Der kleine Bulle kündigte sich bereits in der Nacht zum 31. August an und bescherte seiner Mutter eine schlaflose Nacht. Gegen 3 Uhr morgens wurde die 26-jährige Nashorndame sehr unruhig und signalisierte ihrer Nachtwache, einer Tierpflegerin, dass es wohl nicht mehr allzu lange dauern wird. Um kurz nach halb 7 platzte die Fruchtblase und nach zweieinhalb Stunden, um kurz vor 9 Uhr, lugten zwei kleine Füßchen hervor. Punkt 9:01 Uhr brachte Rapti schließlich ein gesundes, schätzungsweise 60 Kilogramm schweres Nashornjunges zur Welt, das um 11:41 Uhr das erste Mal bei den Zitzen seiner Mama den Hunger stillte. Anfangs trinkt ein Nashornbaby in etwa alle 30 bis 45 Minuten und nimmt so in den ersten drei Monaten die unglaubliche Menge von rund 35 Liter Milch am Tag zu sich – und wächst dementsprechend schnell.

Die Geburt des neuen Besucherlieblings in Hellabrunn verlief also völlig reibungslos, sodass die Tierärzte zu keinem Zeitpunkt, weder während der Geburt noch danach, eingreifen musste und sich ihre Aufgabe lediglich auf die Desinfektion des Nabels beschränkte.

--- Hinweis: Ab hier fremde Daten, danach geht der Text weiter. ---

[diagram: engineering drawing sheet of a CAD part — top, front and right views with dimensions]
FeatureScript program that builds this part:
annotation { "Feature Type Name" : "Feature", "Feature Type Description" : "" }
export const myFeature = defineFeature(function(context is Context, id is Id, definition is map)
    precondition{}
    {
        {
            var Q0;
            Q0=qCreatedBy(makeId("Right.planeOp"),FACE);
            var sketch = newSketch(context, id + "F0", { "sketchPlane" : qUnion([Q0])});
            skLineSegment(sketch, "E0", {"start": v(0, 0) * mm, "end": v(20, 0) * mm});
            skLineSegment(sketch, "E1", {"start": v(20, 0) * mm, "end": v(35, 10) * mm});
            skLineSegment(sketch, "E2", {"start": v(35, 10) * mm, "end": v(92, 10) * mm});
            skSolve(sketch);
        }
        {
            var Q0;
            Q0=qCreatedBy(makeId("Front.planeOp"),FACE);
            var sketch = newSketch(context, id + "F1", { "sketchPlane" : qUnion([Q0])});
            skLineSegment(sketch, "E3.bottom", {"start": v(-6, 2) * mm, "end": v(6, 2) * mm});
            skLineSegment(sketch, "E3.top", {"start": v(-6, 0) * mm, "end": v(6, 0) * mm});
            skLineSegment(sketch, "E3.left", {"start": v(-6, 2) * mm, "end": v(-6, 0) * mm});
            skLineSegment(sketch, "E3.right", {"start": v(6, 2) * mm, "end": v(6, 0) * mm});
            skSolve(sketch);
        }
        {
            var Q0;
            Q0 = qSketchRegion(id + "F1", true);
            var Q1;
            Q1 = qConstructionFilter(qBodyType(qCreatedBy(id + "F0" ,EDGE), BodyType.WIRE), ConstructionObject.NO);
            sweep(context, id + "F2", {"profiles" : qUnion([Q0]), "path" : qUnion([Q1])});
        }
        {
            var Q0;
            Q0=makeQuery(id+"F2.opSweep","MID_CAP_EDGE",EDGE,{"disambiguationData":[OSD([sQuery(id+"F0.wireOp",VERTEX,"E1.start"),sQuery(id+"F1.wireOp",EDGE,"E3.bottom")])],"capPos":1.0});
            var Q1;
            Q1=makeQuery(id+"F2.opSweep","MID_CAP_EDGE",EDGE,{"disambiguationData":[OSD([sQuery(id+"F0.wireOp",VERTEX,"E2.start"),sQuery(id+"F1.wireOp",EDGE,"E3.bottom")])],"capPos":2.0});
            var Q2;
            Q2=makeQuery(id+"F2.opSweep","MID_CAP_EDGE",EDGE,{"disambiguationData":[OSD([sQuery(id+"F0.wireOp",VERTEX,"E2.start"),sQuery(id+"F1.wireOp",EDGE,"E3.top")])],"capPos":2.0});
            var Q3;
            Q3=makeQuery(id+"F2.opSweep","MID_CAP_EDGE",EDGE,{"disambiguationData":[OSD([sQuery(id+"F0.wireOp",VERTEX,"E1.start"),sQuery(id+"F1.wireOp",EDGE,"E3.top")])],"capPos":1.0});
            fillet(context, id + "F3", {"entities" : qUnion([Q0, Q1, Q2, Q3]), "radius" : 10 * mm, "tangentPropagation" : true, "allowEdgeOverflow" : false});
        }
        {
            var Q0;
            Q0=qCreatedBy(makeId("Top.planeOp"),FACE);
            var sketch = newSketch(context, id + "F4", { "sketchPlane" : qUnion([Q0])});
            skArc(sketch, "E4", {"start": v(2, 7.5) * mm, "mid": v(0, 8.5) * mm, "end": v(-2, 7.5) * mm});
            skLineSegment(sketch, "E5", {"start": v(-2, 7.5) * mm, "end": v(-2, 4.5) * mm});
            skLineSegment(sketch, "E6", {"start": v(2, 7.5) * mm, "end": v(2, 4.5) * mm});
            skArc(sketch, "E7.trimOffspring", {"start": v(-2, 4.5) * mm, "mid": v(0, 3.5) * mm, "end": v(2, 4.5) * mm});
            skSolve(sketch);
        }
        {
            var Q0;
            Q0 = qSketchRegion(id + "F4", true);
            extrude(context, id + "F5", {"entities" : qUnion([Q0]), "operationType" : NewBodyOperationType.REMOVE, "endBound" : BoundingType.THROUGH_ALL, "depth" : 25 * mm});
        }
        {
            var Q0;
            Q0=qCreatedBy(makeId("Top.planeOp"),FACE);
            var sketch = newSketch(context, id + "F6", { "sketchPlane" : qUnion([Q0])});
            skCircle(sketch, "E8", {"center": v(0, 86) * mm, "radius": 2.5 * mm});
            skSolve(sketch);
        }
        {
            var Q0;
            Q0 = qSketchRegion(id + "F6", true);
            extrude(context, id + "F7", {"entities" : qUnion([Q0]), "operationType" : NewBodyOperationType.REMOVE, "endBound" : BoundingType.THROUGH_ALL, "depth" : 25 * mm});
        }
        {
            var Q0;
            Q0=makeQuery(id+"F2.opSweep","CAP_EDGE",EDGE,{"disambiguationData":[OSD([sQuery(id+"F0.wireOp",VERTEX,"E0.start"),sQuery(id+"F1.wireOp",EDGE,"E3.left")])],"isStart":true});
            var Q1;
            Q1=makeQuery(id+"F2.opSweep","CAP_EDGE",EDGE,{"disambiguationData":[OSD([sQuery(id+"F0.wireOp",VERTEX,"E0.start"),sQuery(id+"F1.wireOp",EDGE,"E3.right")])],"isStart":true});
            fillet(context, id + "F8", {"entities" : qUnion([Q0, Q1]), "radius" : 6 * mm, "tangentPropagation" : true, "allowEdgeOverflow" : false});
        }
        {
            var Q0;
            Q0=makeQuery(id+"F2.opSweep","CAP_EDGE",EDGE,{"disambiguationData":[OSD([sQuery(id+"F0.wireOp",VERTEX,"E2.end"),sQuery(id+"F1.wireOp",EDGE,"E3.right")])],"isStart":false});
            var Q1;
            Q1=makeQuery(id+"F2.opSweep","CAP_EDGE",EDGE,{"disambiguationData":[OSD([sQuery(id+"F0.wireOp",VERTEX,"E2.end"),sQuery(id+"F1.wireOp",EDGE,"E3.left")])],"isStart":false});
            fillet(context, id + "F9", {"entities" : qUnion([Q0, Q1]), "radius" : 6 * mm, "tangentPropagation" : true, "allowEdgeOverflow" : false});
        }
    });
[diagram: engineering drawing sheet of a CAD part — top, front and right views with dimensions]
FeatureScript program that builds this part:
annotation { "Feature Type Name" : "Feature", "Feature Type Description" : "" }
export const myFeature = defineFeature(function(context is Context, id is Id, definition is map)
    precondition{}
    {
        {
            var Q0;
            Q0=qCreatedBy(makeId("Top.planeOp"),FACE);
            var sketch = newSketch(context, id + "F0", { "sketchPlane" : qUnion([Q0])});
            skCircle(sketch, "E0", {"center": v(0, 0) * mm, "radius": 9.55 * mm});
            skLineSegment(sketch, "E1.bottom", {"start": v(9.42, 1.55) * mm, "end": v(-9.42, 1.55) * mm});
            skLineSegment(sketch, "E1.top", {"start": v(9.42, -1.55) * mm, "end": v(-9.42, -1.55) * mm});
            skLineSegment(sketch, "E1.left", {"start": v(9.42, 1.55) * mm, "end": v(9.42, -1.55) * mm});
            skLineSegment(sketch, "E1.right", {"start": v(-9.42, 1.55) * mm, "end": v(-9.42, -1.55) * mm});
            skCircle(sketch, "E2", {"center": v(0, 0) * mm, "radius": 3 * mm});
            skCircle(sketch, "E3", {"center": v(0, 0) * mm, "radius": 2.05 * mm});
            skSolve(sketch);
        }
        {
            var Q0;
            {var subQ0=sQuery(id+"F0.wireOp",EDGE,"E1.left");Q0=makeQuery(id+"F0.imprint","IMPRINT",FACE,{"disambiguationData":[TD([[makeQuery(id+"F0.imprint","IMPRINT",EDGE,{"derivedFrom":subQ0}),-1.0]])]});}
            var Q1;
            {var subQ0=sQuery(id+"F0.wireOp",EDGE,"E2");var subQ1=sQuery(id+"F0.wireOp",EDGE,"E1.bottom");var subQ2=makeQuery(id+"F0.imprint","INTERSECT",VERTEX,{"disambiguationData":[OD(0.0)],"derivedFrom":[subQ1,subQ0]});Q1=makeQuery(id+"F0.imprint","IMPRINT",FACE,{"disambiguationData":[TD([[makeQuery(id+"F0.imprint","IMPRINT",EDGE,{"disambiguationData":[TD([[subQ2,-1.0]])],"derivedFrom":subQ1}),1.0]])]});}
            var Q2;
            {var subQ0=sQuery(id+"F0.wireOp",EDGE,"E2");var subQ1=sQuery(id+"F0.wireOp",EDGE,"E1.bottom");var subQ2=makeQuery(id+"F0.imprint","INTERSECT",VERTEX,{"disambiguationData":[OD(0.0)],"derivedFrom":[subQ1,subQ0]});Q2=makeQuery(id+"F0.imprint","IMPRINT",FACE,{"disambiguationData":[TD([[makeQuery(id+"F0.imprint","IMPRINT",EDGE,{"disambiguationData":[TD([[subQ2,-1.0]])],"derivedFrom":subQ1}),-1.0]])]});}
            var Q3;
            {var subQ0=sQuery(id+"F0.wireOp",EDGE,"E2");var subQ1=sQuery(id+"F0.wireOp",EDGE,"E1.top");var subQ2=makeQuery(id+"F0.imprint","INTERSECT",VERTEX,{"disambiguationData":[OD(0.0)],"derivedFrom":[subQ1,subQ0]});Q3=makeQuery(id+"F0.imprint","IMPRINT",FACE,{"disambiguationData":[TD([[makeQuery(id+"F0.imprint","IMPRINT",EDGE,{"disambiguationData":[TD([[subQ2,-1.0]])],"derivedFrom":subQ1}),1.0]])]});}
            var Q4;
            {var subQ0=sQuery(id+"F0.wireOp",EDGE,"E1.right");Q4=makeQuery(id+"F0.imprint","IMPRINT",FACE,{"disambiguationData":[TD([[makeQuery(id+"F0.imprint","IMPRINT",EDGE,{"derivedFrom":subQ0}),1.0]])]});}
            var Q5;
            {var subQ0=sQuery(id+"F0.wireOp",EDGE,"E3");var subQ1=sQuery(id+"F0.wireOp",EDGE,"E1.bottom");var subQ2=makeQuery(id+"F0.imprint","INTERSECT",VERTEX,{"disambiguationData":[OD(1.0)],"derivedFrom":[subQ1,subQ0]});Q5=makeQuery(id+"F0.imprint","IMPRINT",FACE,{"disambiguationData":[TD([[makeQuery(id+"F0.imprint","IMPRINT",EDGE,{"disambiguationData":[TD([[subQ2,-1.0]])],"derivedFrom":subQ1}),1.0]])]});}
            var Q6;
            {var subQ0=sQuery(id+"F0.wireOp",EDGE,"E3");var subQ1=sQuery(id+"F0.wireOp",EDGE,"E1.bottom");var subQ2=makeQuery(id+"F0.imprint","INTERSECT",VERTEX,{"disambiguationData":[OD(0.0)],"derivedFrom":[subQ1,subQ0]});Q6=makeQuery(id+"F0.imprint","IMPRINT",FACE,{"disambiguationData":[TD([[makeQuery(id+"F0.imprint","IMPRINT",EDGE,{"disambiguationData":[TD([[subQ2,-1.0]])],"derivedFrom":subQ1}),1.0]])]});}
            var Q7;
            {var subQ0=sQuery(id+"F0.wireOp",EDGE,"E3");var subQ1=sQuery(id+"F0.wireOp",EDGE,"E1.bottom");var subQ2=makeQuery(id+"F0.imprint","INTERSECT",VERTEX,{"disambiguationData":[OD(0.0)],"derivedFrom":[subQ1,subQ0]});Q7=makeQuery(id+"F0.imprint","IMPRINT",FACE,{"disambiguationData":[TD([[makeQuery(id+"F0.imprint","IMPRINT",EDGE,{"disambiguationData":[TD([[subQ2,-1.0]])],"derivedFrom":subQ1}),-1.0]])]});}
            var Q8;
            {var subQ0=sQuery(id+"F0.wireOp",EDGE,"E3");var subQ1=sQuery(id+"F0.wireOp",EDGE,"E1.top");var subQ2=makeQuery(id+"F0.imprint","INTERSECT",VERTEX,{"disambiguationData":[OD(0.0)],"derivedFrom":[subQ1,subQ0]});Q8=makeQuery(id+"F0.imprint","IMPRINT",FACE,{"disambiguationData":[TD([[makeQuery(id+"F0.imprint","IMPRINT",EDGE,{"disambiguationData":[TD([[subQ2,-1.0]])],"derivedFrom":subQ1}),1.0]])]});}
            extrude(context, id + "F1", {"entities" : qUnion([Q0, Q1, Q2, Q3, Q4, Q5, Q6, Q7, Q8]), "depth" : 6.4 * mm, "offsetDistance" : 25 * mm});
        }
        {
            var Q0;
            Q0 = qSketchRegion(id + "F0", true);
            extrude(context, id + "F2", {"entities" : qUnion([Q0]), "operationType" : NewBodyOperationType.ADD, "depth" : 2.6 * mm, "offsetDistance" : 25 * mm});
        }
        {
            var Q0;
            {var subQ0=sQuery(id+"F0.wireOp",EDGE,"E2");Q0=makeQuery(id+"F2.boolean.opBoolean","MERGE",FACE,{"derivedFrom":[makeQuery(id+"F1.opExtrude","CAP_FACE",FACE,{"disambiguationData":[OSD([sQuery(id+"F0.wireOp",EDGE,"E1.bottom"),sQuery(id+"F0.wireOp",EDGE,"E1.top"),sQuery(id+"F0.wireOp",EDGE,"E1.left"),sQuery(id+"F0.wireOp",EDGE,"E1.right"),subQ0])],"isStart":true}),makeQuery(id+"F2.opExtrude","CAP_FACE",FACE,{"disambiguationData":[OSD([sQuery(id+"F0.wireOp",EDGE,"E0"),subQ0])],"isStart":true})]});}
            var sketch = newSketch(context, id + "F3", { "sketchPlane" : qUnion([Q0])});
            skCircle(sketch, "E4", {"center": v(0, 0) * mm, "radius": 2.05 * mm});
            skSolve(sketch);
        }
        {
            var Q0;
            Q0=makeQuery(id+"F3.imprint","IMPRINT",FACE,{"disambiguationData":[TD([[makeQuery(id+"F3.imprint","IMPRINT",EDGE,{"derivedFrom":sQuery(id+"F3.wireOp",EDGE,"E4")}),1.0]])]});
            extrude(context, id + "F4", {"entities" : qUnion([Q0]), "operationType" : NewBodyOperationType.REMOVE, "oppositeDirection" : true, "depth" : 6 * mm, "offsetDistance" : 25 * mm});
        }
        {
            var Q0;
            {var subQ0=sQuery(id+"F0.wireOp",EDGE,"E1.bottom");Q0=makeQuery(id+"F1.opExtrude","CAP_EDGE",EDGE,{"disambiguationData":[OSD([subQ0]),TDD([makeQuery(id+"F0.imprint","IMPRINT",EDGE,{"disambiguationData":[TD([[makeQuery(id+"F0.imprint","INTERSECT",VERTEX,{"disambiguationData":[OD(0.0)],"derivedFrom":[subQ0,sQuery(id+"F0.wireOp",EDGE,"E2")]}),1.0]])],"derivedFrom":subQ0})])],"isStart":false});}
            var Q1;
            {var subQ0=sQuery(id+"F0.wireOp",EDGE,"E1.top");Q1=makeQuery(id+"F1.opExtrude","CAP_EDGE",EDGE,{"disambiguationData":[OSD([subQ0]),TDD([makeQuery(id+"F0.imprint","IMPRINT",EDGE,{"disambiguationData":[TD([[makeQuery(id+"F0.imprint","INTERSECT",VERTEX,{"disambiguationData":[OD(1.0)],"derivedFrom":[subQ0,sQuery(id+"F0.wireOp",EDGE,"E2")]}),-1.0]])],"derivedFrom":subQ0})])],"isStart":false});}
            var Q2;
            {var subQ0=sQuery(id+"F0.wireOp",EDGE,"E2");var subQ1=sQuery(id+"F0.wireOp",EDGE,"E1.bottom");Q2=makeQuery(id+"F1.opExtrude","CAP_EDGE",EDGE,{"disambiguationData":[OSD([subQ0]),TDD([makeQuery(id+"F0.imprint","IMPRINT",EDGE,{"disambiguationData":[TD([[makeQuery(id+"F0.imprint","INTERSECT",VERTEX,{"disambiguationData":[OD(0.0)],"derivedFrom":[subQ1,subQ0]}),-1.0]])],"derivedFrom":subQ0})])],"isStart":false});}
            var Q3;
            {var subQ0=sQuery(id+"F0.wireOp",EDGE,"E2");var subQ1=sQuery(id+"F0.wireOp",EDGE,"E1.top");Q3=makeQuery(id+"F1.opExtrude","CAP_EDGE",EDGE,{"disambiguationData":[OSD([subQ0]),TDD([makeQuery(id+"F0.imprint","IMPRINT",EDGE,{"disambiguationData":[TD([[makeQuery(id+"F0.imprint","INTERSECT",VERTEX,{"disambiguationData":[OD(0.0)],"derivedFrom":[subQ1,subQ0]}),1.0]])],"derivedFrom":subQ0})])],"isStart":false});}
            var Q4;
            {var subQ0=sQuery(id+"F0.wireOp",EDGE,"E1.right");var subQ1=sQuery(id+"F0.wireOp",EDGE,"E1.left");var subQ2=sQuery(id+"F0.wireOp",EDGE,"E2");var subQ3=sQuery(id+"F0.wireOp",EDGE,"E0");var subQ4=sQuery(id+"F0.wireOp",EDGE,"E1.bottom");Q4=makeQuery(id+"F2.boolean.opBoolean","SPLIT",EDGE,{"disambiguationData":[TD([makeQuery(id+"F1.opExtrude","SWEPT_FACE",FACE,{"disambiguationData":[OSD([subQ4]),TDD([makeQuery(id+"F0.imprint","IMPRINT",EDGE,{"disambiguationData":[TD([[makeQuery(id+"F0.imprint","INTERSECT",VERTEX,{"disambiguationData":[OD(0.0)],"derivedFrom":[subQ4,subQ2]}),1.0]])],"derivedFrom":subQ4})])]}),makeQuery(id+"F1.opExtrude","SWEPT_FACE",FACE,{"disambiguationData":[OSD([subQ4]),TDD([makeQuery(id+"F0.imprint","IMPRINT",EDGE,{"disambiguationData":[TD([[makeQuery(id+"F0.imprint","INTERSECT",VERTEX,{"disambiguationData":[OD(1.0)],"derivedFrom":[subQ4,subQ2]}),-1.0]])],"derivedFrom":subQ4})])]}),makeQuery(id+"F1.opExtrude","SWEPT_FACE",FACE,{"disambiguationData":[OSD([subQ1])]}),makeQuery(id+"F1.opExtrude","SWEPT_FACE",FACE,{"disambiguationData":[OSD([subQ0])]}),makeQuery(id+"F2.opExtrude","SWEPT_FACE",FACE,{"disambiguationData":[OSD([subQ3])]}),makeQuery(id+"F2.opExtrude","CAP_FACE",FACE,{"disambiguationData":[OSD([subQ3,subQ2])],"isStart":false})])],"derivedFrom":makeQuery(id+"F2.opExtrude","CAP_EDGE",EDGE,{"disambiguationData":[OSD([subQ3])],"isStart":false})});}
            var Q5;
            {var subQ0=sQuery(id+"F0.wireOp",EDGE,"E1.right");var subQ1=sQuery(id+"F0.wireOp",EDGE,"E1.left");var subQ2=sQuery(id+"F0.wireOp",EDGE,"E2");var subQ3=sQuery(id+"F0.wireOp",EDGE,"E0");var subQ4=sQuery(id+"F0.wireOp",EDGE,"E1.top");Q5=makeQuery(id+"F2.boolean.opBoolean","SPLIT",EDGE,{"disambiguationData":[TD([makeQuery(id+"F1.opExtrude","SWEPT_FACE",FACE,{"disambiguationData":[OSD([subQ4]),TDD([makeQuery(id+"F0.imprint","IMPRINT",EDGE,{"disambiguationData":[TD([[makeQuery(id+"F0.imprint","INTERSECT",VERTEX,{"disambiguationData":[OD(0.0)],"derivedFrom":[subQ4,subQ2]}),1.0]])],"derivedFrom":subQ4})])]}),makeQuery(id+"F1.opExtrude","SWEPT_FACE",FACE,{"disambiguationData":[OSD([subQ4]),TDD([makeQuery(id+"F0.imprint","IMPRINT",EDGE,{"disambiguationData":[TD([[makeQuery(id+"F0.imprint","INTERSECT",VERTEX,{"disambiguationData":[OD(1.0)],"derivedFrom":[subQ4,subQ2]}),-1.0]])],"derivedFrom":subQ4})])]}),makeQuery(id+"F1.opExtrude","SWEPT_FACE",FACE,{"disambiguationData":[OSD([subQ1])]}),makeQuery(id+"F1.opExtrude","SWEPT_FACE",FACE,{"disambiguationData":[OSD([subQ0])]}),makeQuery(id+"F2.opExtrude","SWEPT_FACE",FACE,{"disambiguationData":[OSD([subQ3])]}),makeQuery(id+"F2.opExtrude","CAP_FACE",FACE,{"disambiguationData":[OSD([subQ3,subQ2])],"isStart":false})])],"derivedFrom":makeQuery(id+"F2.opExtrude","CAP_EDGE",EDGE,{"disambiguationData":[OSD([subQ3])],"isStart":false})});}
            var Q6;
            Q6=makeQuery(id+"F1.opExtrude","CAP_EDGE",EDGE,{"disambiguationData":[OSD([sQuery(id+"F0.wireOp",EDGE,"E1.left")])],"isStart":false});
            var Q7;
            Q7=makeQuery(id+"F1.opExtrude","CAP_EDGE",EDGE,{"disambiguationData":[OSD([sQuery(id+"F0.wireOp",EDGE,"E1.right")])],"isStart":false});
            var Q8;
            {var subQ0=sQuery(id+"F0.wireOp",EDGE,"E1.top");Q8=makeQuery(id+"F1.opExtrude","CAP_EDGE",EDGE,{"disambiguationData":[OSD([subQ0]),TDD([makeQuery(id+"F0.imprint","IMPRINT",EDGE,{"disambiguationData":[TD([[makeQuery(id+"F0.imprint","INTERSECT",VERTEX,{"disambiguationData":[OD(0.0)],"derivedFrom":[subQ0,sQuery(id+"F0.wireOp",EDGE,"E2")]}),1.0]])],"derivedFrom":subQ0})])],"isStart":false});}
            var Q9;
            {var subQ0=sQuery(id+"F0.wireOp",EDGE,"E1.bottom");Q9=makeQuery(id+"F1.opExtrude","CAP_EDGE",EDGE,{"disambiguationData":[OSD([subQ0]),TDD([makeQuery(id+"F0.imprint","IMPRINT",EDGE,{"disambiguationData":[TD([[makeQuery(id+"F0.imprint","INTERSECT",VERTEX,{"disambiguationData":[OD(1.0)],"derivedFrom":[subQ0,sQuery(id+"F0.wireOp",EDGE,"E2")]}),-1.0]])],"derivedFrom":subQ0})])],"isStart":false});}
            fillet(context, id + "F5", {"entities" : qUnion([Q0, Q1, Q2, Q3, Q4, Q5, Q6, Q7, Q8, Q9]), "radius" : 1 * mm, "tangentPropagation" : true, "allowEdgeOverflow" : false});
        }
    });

Rapti ist eine überaus sanftmütige, liebevolle und zärtliche Mutter, die ihren Kleinen vorbildlich umsorgt. Sie säugt ihn sowohl in stehender als auch liegender Position, hier mit gehobenem Bein, damit er leichter den Euter erreichen kann. Das war aber nicht gleich von Beginn an so einfach, wie man meinen könnte – das Jungtier war anfangs etwas überfordert und musste enttäuscht feststellen, dass auch eine noch so große Hautfalte, trotz ihrer vermeintlich verblüffenden Ähnlichkeit, nicht unbedingt als Zitze dient. Der Tagesablauf des kleinen Panzernashorns besteht aus vielen Kuscheleinheiten mit der Mama, häufigem Trinken und schlafen – aber da das alleine zu langweilig wäre, entdeckt der neue Erdenbürger vor allem sich selbst und seine Umgebung. Er läuft und hüpft fidel umher und lutscht an allem, was ihm vor die Schnauze kommt (zum Beispiel an den Zehennägeln der Mutter). Seinen Papa Niko hat er noch nicht kennengelernt – dass dessen romantischer Familiensinn nicht sonderlich ausgeprägt ist, ist jedoch völlig normal. Auch in freier Wildbahn verabschiedet sich der Bulle kurz nach dem Deckakt.

 

Auf sein Horn muss der Nachwuchs übrigens wohl noch etwas warten – nur eine kleine Wölbung deutet bisher darauf hin, aber das wird sich bald ändern: Ungefähr einen Zentimeter wächst das Horn monatlich im ersten Jahr.